If one is lucky to spot a snake and is not bitten, he or she uses the stick to kill and dispose of the reptile. But if bitten, the snake is carried to the hospital to help the doctor prescribe medicine faster.

The reptiles have inflicted scars to nearly all villagers and especially the young. The snakes attack residents in their homes at night while in search of water.

They crawl into the houses through openings and cracks in the mud-walled huts. Many have found snakes besides their beds on waking up in the morning.

"Each home has a story to tell. Nobody is safe. We live with the uncertainty, not knowing what would happen next to us while on the pathways or even when asleep," says Elizabeth Kochei who has been bitten twice in four months.

Kochei was bitten on the left leg while on her way to the river and in the second incident she was bitten on the ankle.

"I was going to the river early in the morning. Due to poor visibility, I could not spot the snake before it struck," she says.

The problem is compounded by lack of hospitals —the nearest medical facility is Marigat Health Centre, about 22km away.

And one is not guaranteed to find help at the health centre. Sometimes they are referred to Kabarnet District Hospital, 70km away, or Eldama Ravine, about 80km away.

"It is God who watches over us. It is hard to get transport to the nearest facility. We have to carry the victim(s) to the main road to board matatus plying Nakuru-Marigat-Kabarnet route," she says.

Literature on him

Area assistant chief Joseph Cherono says the most common snakes are the black mamba and cobra. Up to 15 people get bitten every month, he says, adding that, so far, four people have died as a result.

"It is serious and we have talked to Kenya Wildlife Services officers but they have not responded," he says.

The administrator says residents have been advised to keep water outside their houses for the reptiles but that has not been possible because of scarcity.

"Water is scarce here. The little we get from the stream is not enough to share with the reptiles," he says.

James Kalilaya lost his son, eight, to snakebite while Tarkok Kutulno, 40, passed away while being rushed to Kabarnet Hospital after the deadly black mamba bit her.

Johana Karato says her daughter Marion Kimunchos, four, was bitten last month as she slept. He says the warm climate has made the region a breeding ground for deadly reptiles.

"They are everywhere. Snakes love warm and dry areas where conditions for survival and breeding are favourable," he says.

Black mambas are common in open woodlands, rocky outcrops and open savannas in Africa. They are known to strike fast.

Karato says at night the snakes bite only when the victim unconsciously shoves off the reptile. "It (shoving off) makes the snake react in self defence," he says.

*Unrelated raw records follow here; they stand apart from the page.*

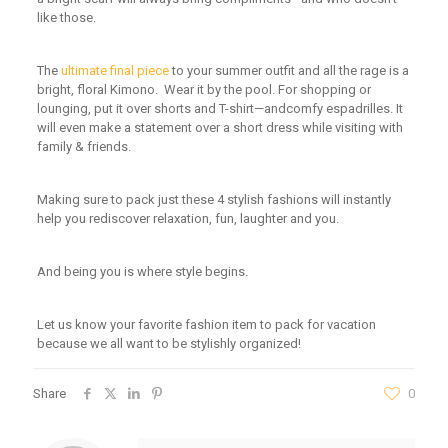
like those.
The
ultimate final piece
to
your summer outfit and all the rage is a
bright, floral Kimono. Wear it by the pool
.
For shopping or
lounging
, put it
over shorts and T-shirt
—andcomfy
espadrilles
.
It
will even make a statement
over a short dress while visiting with
family & friends.
Making sure to pack just these 4 stylish fashions will instantly
help you rediscover relaxation, fun, laughter and you.
And being you is where style begins.
Let us know your favorite fashion item to pack for vacation
because we all want to be stylishly organized!
Share
0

Residents have resorted to using herbs to slow down the spread of poison in the body, especially if the incident occurs at night.

But Rael Chebii, who has been a victim, says even after proper medication, most victims have complications. She says the colour of the skin and the tongue changes from time to time.

"I was bitten last year December and up to now sometimes my tongue changes colour and my body swells," she says.

And the cost of treatment is prohibitive. Karato spent Sh49,000 on her daughter’s treatment. She was operated on twice after a snake bit her thrice on the left hand and legs.

Mary Ng’etich spent Sh27,000 on treatment while Tarkok Kipteroi paid Sh29,000.

A KWS officer manning the Lake Bogoria Game Reserve says given the warm conditions, the snakes multiply fast. He says the venom of certain snakes can kill in between three and eight hours.

KWS pays Sh50,000 for injuries by wildlife while families of those who die as a result of wildlife-human conflict receive Sh200,000.